By Lehlohonolo Lehana.
Tiger Brands delivered a robust performance for the six months ended March 31, with strong volume growth, a double-digit operating income improvement and a notable return on equity (RoE) improvement.
The food producer reported revenue of R17.9 billion, while revenue grew modestly by 1.3%, the company said stronger sales volumes and better cost control helped lift profits.
Operating income rose 26.1% to R2.1 billion, helped by lower input costs in some categories, factory efficiencies and logistics improvements. The company also benefited from efforts to reduce waste, improve packaging and streamline operations.
Headline earnings per share (Heps) from total operations increased 6.5% to 1 001 cents, while continuing Heps rose marginally by 0.6% to 980 cents per share.
Tiger Brands declared an interim dividend of 430 cents per share.
Earnings per share from continuing operations fell 35% to 949 cents, mainly due to prior-year disposals, including Carozzi and Baby Wellbeing.
Gross margin improved to 32.1% from 29.8%, driven by favourable raw material costs in key categories and factory and packaging efficiencies.
Tiger Brands says the variation between earnings per share and Heps mainly relates to profit on disposal of the Randfontein operations and impairment of assets in the Beacon chocolate division of the snacks, treats and beverages division.

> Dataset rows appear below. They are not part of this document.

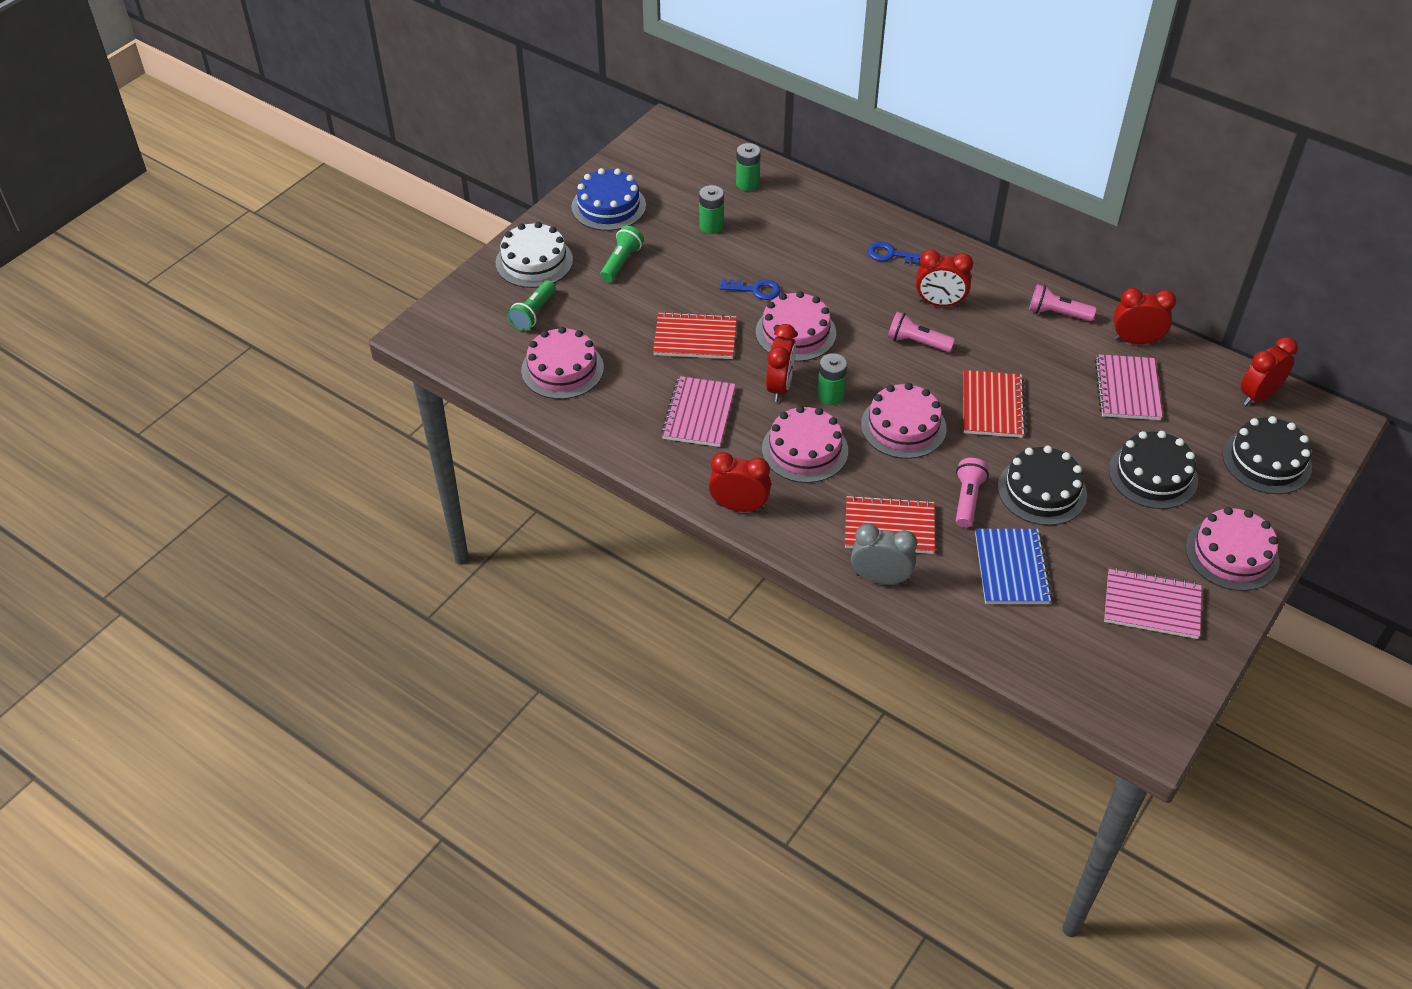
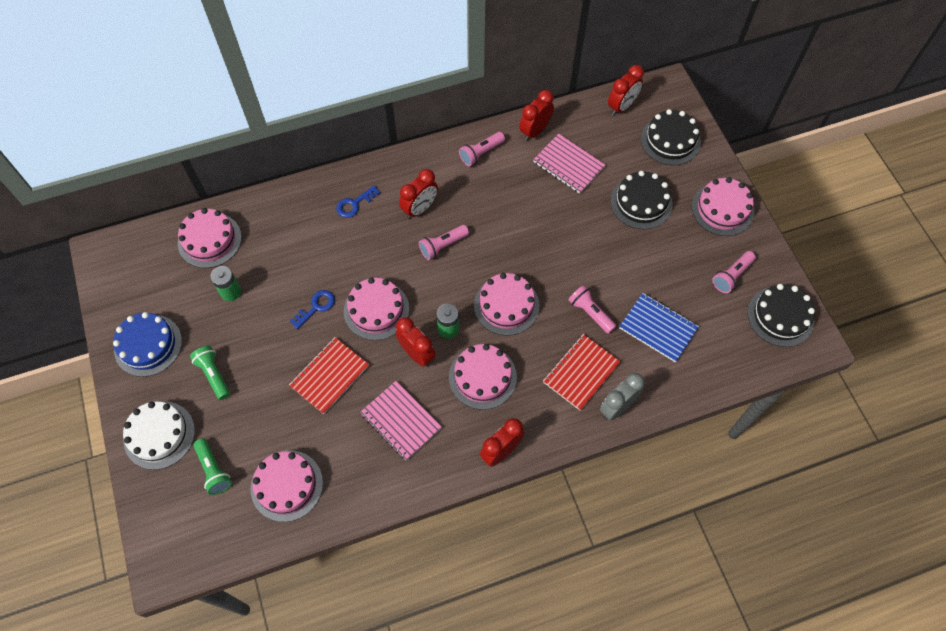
camera: 55 degrees left, 15 degrees up
green battery [736,143,761,191] -> pink cake [178,208,242,268]
red notebook [963,370,1026,438] -> none
black cake [998,446,1087,526] -> black cake moved to [747,284,815,347]
pink notebook [1104,567,1202,639] -> pink flashlight [712,251,756,293]
red clock [1241,337,1298,406] -> red clock turned 135 degrees counterclockwise [608,65,644,116]

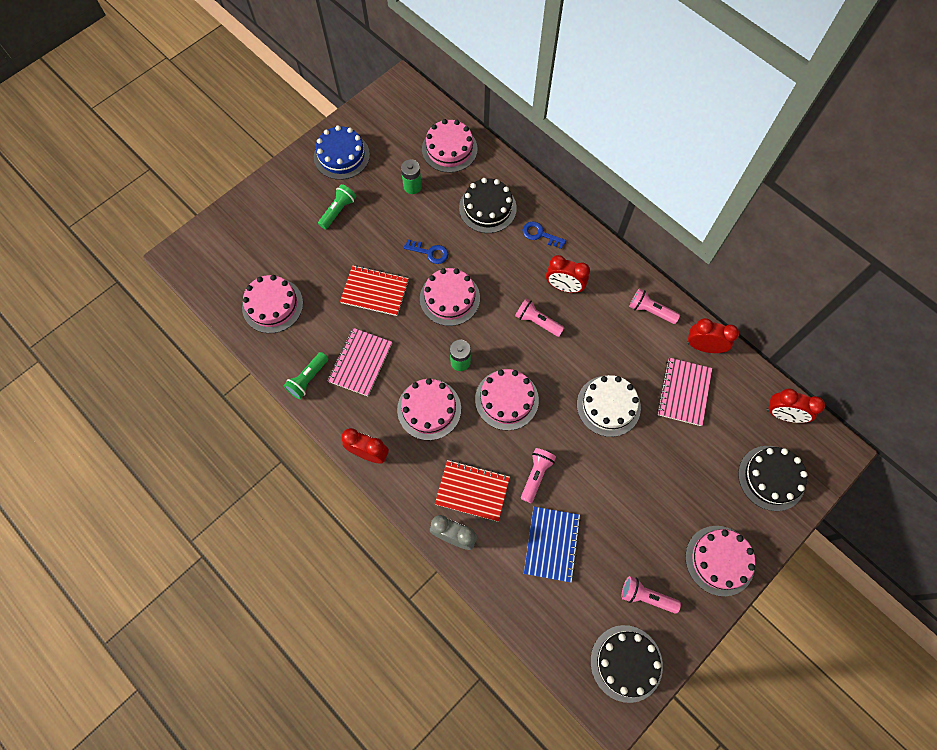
camera: 65 degrees right, 5 degrees up
white cake [123,401,195,470] -> white cake moved to [577,375,641,437]
green flashlight [193,438,232,495] -> green flashlight moved to [284,352,328,399]
red clock [395,317,436,367] -> none
black cake [611,171,673,229] -> black cake moved to [459,178,517,233]

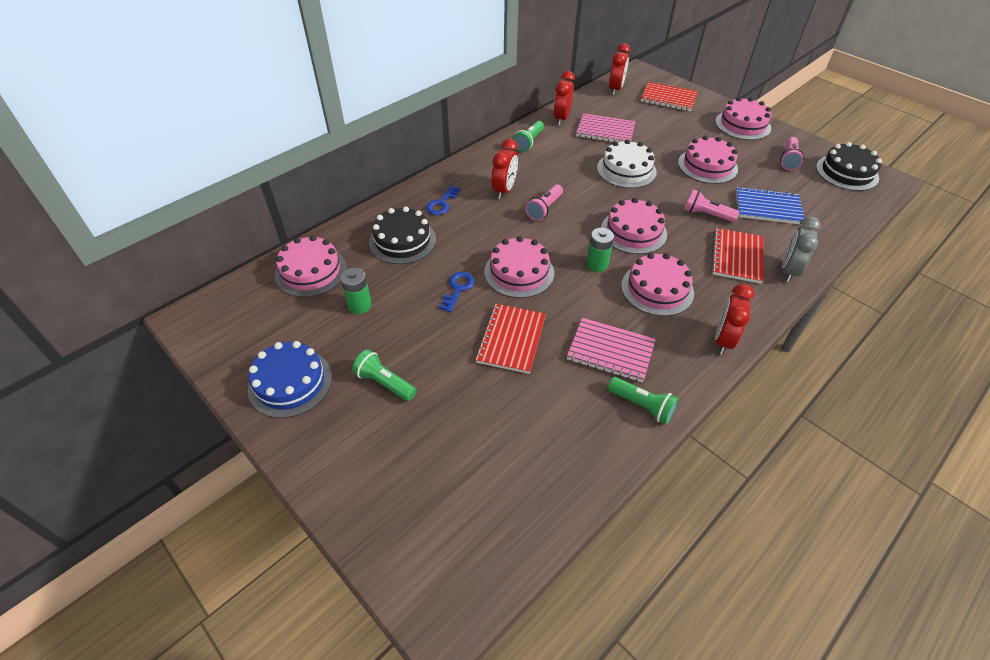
camera: 90 degrees left, 20 degrees down
pink cake [242,275,303,333] -> pink cake moved to [678,136,738,184]
pink flashlight [629,289,680,324] -> green flashlight [513,121,544,152]
black cake [738,446,808,511] -> red notebook [641,82,698,111]

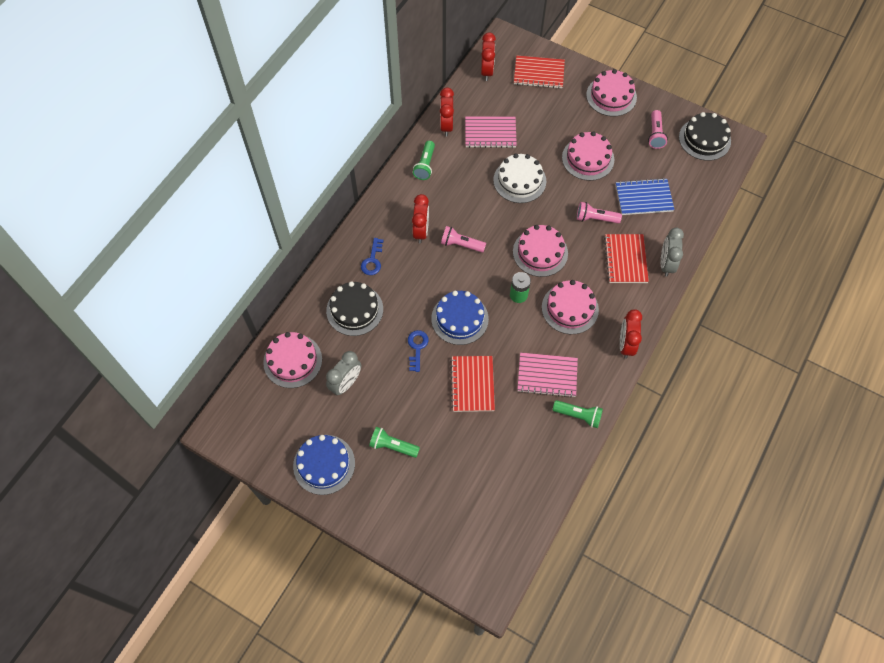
camera: 15 degrees left, 15 degrees up
green battery [340,268,372,314] -> grey clock [326,351,361,395]
pink cake [484,236,554,298] -> blue cake [431,291,489,345]
pink flashlight [525,184,563,221] -> pink flashlight turned 90 degrees clockwise [441,226,486,252]

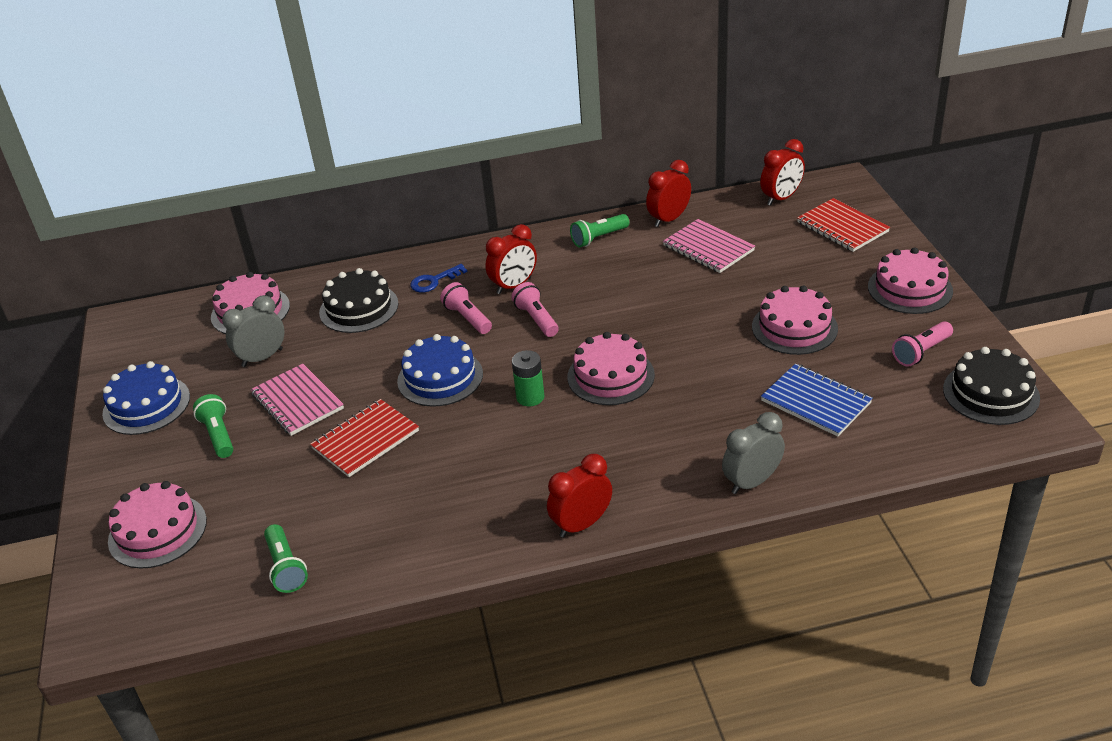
camera: 50 degrees right, 25 degrees down
grey clock [326,351,361,395] -> grey clock turned 150 degrees clockwise [222,295,284,367]
blue key [408,330,429,372] -> none
white cake [493,153,546,203] -> none
pink notebook [517,353,578,398] -> pink notebook moved to [250,364,344,436]
pink cake [542,280,599,334] -> pink cake moved to [108,481,207,569]
green flashlight [553,400,603,428] -> green flashlight moved to [264,524,308,593]
pink flashlight [577,202,622,223] -> pink flashlight moved to [440,282,492,334]
red notebook [604,234,649,283] -> none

Return on equity improved to 26.3% from 16.3%, while return on invested capital increased to 24.9% from 19.1%.
Tiger Brands expects a tougher macroeconomic environment in the second half as geopolitical uncertainty weighs on supply chains and consumers.
“[But] Tiger Brands remains confident in our ability to deliver in line with guidance. We’re proactively managing geopolitical and trade‑related pressures through disciplined cost initiatives and targeted pricing actions, ensuring the resilience of our performance in H2 2026,” says Tjaart Kruger, CEO.
On the listeriosis class action, Tiger Brands notes that access to underlying data from the National Institute for Communicable Diseases (NICD) remains central to the case.
A high court order granted authorised the disclosure of relevant NICD information for the proceedings which should help parties to more accurately understand the potential claimant population and the nature and severity of their illness and the extent of any resultant loss.